Gatherplot: A Non-Overlapping Scatterplot
Deokgun Park, Sung-Hee Kim, Niklas Elmqvist
TL;DR
The paper addresses overplotting in scatterplots, especially with categorical or duplicated values, by introducing the Gather Transformation that partitions axes into segments and maps data points within those segments to pack marks without aggregation. This yields gatherplots, a 2D gathering representation with layout modes (Absolute, Normalized, Streamgraph) and a local GatherLens interaction for targeted control, all implemented in a D3/Angular prototype. A crowdsourced study demonstrates that gatherplots improve accuracy and user confidence over jittered scatterplots, with mode choices aligned to specific tasks. The approach preserves object identity, supports continuous variables through binning, and offers practical advantages for multidimensional exploration, with future work extending gathering principles to parallel coordinates and additional interactions.
Abstract
Scatterplots are a common tool for exploring multidimensional datasets, especially in the form of scatterplot matrices (SPLOMs). However, scatterplots suffer from overplotting when categorical variables are mapped to one or two axes, or the same continuous variable is used for both axes.

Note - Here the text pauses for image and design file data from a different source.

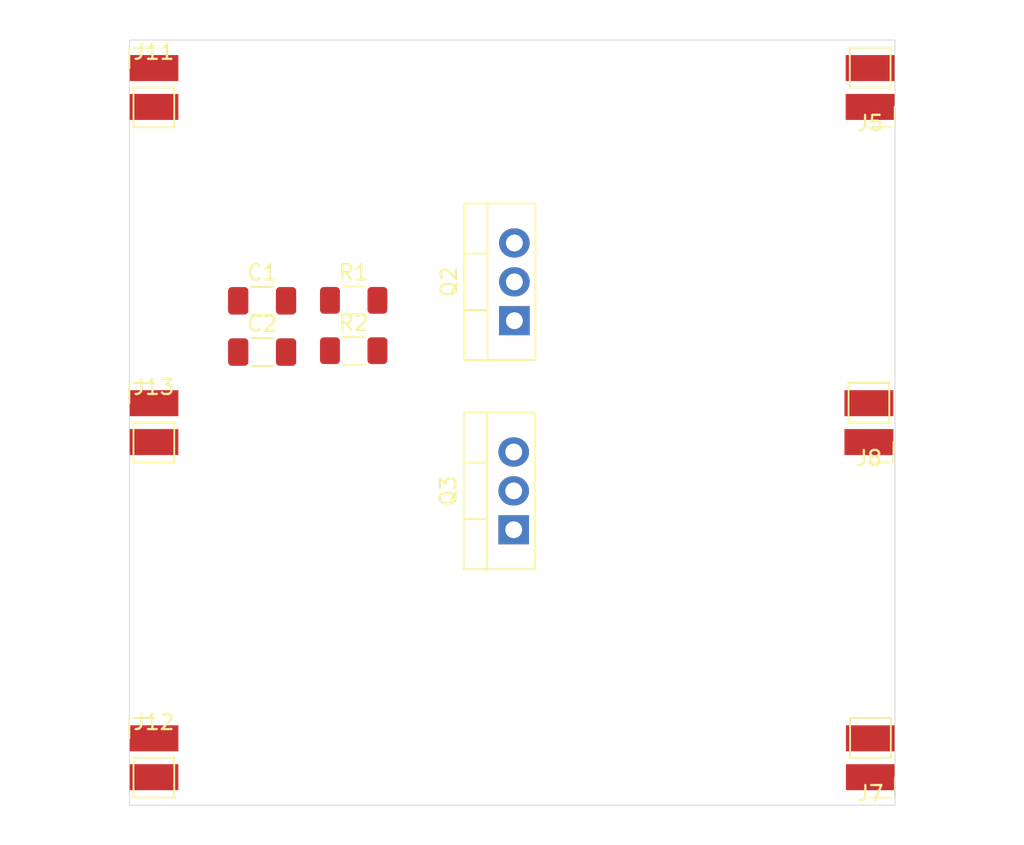
<source format=kicad_pcb>
(kicad_pcb
	(version 20241229)
	(generator "pcbnew")
	(generator_version "9.0")
	(general
		(thickness 1.6)
		(legacy_teardrops no)
	)
	(paper "A4")
	(layers
		(0 "F.Cu" signal)
		(2 "B.Cu" signal)
		(9 "F.Adhes" user "F.Adhesive")
		(11 "B.Adhes" user "B.Adhesive")
		(13 "F.Paste" user)
		(15 "B.Paste" user)
		(5 "F.SilkS" user "F.Silkscreen")
		(7 "B.SilkS" user "B.Silkscreen")
		(1 "F.Mask" user)
		(3 "B.Mask" user)
		(17 "Dwgs.User" user "User.Drawings")
		(19 "Cmts.User" user "User.Comments")
		(21 "Eco1.User" user "User.Eco1")
		(23 "Eco2.User" user "User.Eco2")
		(25 "Edge.Cuts" user)
		(27 "Margin" user)
		(31 "F.CrtYd" user "F.Courtyard")
		(29 "B.CrtYd" user "B.Courtyard")
		(35 "F.Fab" user)
		(33 "B.Fab" user)
		(39 "User.1" user)
		(41 "User.2" user)
		(43 "User.3" user)
		(45 "User.4" user)
	)
	(setup
		(pad_to_mask_clearance 0)
		(allow_soldermask_bridges_in_footprints no)
		(tenting front back)
		(pcbplotparams
			(layerselection 0x00000000_00000000_55555555_5755f5ff)
			(plot_on_all_layers_selection 0x00000000_00000000_00000000_00000000)
			(disableapertmacros no)
			(usegerberextensions no)
			(usegerberattributes yes)
			(usegerberadvancedattributes yes)
			(creategerberjobfile yes)
			(dashed_line_dash_ratio 12.000000)
			(dashed_line_gap_ratio 3.000000)
			(svgprecision 4)
			(plotframeref no)
			(mode 1)
			(useauxorigin no)
			(hpglpennumber 1)
			(hpglpenspeed 20)
			(hpglpendiameter 15.000000)
			(pdf_front_fp_property_popups yes)
			(pdf_back_fp_property_popups yes)
			(pdf_metadata yes)
			(pdf_single_document no)
			(dxfpolygonmode yes)
			(dxfimperialunits yes)
			(dxfusepcbnewfont yes)
			(psnegative no)
			(psa4output no)
			(plot_black_and_white yes)
			(plotinvisibletext no)
			(sketchpadsonfab no)
			(plotpadnumbers no)
			(hidednponfab no)
			(sketchdnponfab yes)
			(crossoutdnponfab yes)
			(subtractmaskfromsilk no)
			(outputformat 1)
			(mirror no)
			(drillshape 1)
			(scaleselection 1)
			(outputdirectory "")
		)
	)
	(net 0 "")
	(net 1 "VCC")
	(net 2 "GND")
	(net 3 "Net-(J8-Pin_1)")
	(net 4 "Net-(Q2-B)")
	(net 5 "Net-(Q2-E)")
	(net 6 "Net-(J13-Pin_1)")
	(footprint "primer_lib:PinHeader_1x02_P2.54mm_Polegnut" (layer "F.Cu") (at 101.6 103.1))
	(footprint "primer_lib:PinHeader_1x02_P2.54mm_Polegnut" (layer "F.Cu") (at 101.6 146.9))
	(footprint "Package_TO_SOT_THT:TO-220-3_Vertical" (layer "F.Cu") (at 125.145 118.34 90))
	(footprint "Capacitor_SMD:C_1206_3216Metric_Pad1.33x1.80mm_HandSolder" (layer "F.Cu") (at 108.67 120.39))
	(footprint "Resistor_SMD:R_1206_3216Metric_Pad1.30x1.75mm_HandSolder" (layer "F.Cu") (at 114.65 120.3))
	(footprint "Resistor_SMD:R_1206_3216Metric_Pad1.30x1.75mm_HandSolder" (layer "F.Cu") (at 114.65 117.01))
	(footprint "primer_lib:PinSocket_1x02_P2.54mm_Polegnut" (layer "F.Cu") (at 148.4 146.9 180))
	(footprint "Package_TO_SOT_THT:TO-220-3_Vertical" (layer "F.Cu") (at 125.1 132 90))
	(footprint "primer_lib:PinSocket_1x02_P2.54mm_Polegnut" (layer "F.Cu") (at 148.3825 103.1 180))
	(footprint "primer_lib:PinHeader_1x02_P2.54mm_Polegnut" (layer "F.Cu") (at 101.6 125))
	(footprint "primer_lib:PinSocket_1x02_P2.54mm_Polegnut" (layer "F.Cu") (at 148.3 125 180))
	(footprint "Capacitor_SMD:C_1206_3216Metric_Pad1.33x1.80mm_HandSolder" (layer "F.Cu") (at 108.67 117.04))
	(gr_rect
		(start 100 100)
		(end 150 150)
		(stroke
			(width 0.05)
			(type default)
		)
		(fill no)
		(layer "Edge.Cuts")
		(uuid "82bc55c7-3a3d-45af-98c7-9540fb19100f")
	)
	(embedded_fonts no)
)

</source>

Previous methods such as histograms or violin plots use aggregation, which makes brushing and linking difficult. To address this, we propose gatherplots, an extension of scatterplots to manage the overplotting problem. Gatherplots are a form of unit visualization, which avoid aggregation and maintain the identity of individual objects to ease visual perception. In gatherplots, every visual mark that maps to the same position coalesces to form a packed entity, thereby making it easier to see the overview of data groupings. The size and aspect ratio of marks can also be changed dynamically to make it easier to compare the composition of different groups. In the case of a categorical variable vs. a categorical variable, we propose a heuristic to decide bin sizes for optimal space usage. To validate our work, we conducted a crowdsourced user study that shows that gatherplots enable people to assess data distribution more quickly and more correctly than when using jittered scatterplots.